Germany in the Middle of Nowhere #club100
I bet you didn't know, but Germany is everywhere. It can even be in the wilds of Washington State.
Deep in the Cascade Mountains of Washington, the Bavarian village known as Leavenworth sprang up from the soil. OK that is not true. Turning the town of Leavenworth into a Bavarian village was an intentional idea meant to draw tourists to the region. You see, Leavenworth was once a bustling frontier city engaged in heavy commerce due to logging, the fur trade, and the railroad. But that all changed and once these industries died, the town was in danger of becoming a ghost town.
And take it from me. Its a long drive through Sasquatch country just to get there. The residents desperately needed to build something to lure new business.
They bet the farm on lederhosen and and an accordion, and it worked. Leavenworth now draws over a million tourists per year--all of them imagining what it would be like to visit a real Bavarian town in the German Alps.
Is Leavenworth truly a reasonable representation of life in the German Alps? Probably not, but who knows. I have never seen the real thing. Still, visiting this town is fun, especially if you enjoy beer and sausages.

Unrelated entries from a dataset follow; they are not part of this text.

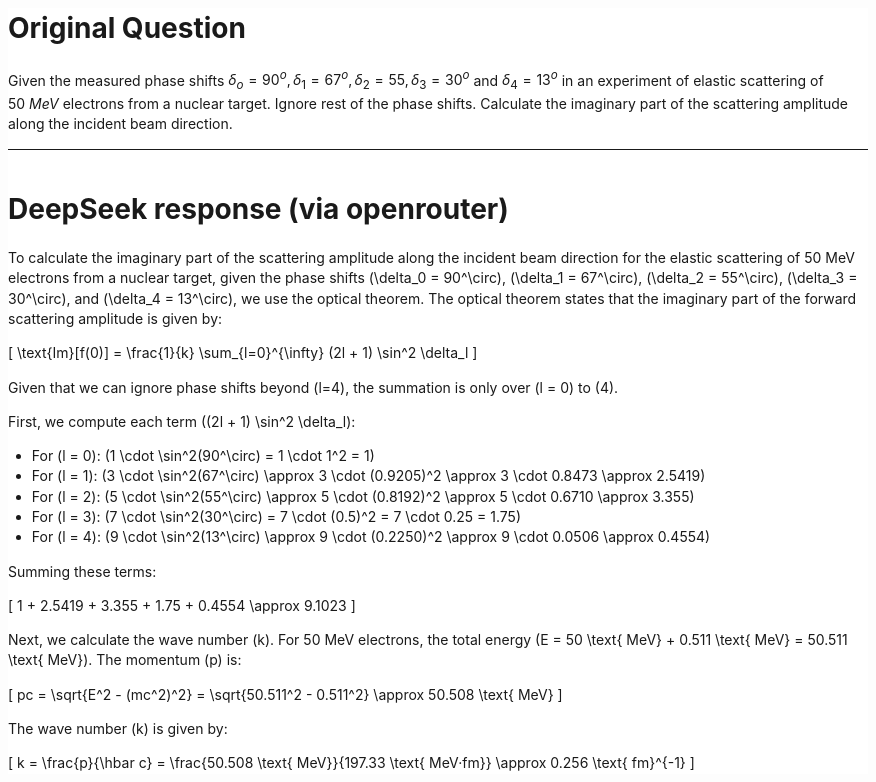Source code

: # Original Question

Given the measured phase shifts $\delta_o=90^o, \delta_1=67^o, \delta_2=55, \delta_3=30^o$ and $\delta_4=13^o$ in an experiment of elastic scattering of $50~MeV$ electrons from a nuclear target. Ignore rest of the phase shifts. Calculate the imaginary part of the scattering amplitude along the incident beam direction. 

---

# DeepSeek response (via openrouter)

To calculate the imaginary part of the scattering amplitude along the incident beam direction for the elastic scattering of 50 MeV electrons from a nuclear target, given the phase shifts \(\delta_0 = 90^\circ\), \(\delta_1 = 67^\circ\), \(\delta_2 = 55^\circ\), \(\delta_3 = 30^\circ\), and \(\delta_4 = 13^\circ\), we use the optical theorem. The optical theorem states that the imaginary part of the forward scattering amplitude is given by:

\[
\text{Im}[f(0)] = \frac{1}{k} \sum_{l=0}^{\infty} (2l + 1) \sin^2 \delta_l
\]

Given that we can ignore phase shifts beyond \(l=4\), the summation is only over \(l = 0\) to \(4\).

First, we compute each term \((2l + 1) \sin^2 \delta_l\):

- For \(l = 0\): \(1 \cdot \sin^2(90^\circ) = 1 \cdot 1^2 = 1\)
- For \(l = 1\): \(3 \cdot \sin^2(67^\circ) \approx 3 \cdot (0.9205)^2 \approx 3 \cdot 0.8473 \approx 2.5419\)
- For \(l = 2\): \(5 \cdot \sin^2(55^\circ) \approx 5 \cdot (0.8192)^2 \approx 5 \cdot 0.6710 \approx 3.355\)
- For \(l = 3\): \(7 \cdot \sin^2(30^\circ) = 7 \cdot (0.5)^2 = 7 \cdot 0.25 = 1.75\)
- For \(l = 4\): \(9 \cdot \sin^2(13^\circ) \approx 9 \cdot (0.2250)^2 \approx 9 \cdot 0.0506 \approx 0.4554\)

Summing these terms:

\[
1 + 2.5419 + 3.355 + 1.75 + 0.4554 \approx 9.1023
\]

Next, we calculate the wave number \(k\). For 50 MeV electrons, the total energy \(E = 50 \text{ MeV} + 0.511 \text{ MeV} = 50.511 \text{ MeV}\). The momentum \(p\) is:

\[
pc = \sqrt{E^2 - (mc^2)^2} = \sqrt{50.511^2 - 0.511^2} \approx 50.508 \text{ MeV}
\]

The wave number \(k\) is given by:

\[
k = \frac{p}{\hbar c} = \frac{50.508 \text{ MeV}}{197.33 \text{ MeV·fm}} \approx 0.256 \text{ fm}^{-1}
\]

There are plenty of restaurants and beer halls, and you can enjoy many types of German foods. There is also a wide variety of gift shops with unique treasures, although I was a bit disappointed in the lack of gnome selection. Even if you have no money to spend, there is opportunity to simply enjoy the sights.
Not only is there interesting carpentry to look at, but nearly every building is covered with colourful murals.
If communing with nature is more your thing, there is a wonderful river just a short walk from downtown.
The only problem with Leavenworth is that it is so expensive to stay there. We paid nearly $200 US just for a camping spot for one night. Plus, we were lucky to get that spot as it was so crowded everywhere. I do not know how much they were charging for hotel rooms, but I expect that it would be a similar amount and more.
So what do you think? Does Leavenworth give you the feeling that you could be in Germany?
This is a 100% #steemexclusive POWER UP! post for #club100
Little Germany on the outskirts of America near Seattle very interesting city. $200 for a night in camping is very expensive but sometimes worth it.
Sometimes it is. In this case the only benefit was the proximity to the tourist attractions.
There is a similar town in Michigan called Frankenmuth.
Interesting place to visit, but at $200 a night to Camp, it would have to be a drive through for me, LOL!
I'll say more! In the small town where I live, which is located between the Urals and Moscow, Germans live. However, at the end of the last century and at the beginning of this, many of my German friends went to live in Germany. They are mostly descendants of German prisoners of war who were here after World War II.
In Soviet times, they did not advertise their origin.
I assume that they wouldn't advertise. It was embarrassing to be a German after the war ended--and sadly--rightly so. Plus, Russia sustained a great loss of life and made many sacrifices to repel Hitler's invasion. I am curious why the prisoners of war were not sent back to Germany after the war ended?
They were working. In our city they built houses, water supply. In the 90s, I read in a local newspaper the story of a man who was a child during the war and remembers how the first echelon of prisoners of war was brought. Maybe it's just a man's invention, maybe he dreamed something wrong in his childhood. But he told a terrible story. The time was hungry and someone decided not to open the wagons with prisoners of war for several days. They were dying of hunger and wounds there.
In 1947, the USSR, the USA and the UK decided to repatriate German prisoners of war, and they began to be sent to Germany at their place of residence in the GDR and FRG. This process lasted until 1950, while prisoners convicted of war crimes were not subject to return.
Oh if they were returning by 1947, then they were not kept to long. It took many years to get everyone home or wherever they were going.
I can believe that the story about starving the POWs is true. People do terrible things during war.
My grandpa came back in 1948. A psychological broken man until his soon death.
Most men from this generation never told one word about their experience, they just wanted to forget. But there are some who start talking when they are very old - I heard a few of them personally.
So you can be almost sure that the story is true. There was much more and unbelievable cruelty.
My husband's grandfather died at the Battle of Stalingrad, and his father became a refugee. He was 13 years old on the day that Auschwitz was liberated. His mother and sister were forced to flee. He lived into his old age, but he was plagued with health problems that often impact child survivors of war.
I am grateful that I live in a nation where we have not seen the effects of war firsthand. We can only be hopeful that the world leaders will prevent us from descending into global war.
Hope and pray...
I don’t want to take you the illusion but…
But very nice post… ;-)
Best regards from Germany,
Hello to you in Germany!
You are, of course, correct that this is no more than an illusion of the imagination. The imagination comes from the children of German immigrants who truly know nothing of the "old country" except what parents and grandparents have told them. The other interesting thing is that when people immigrate, their experience of the "old country" becomes locked in time. The old countries progress like everywhere else, but in the mind of the immigrant/ emigrant, everything is imagined as they left it.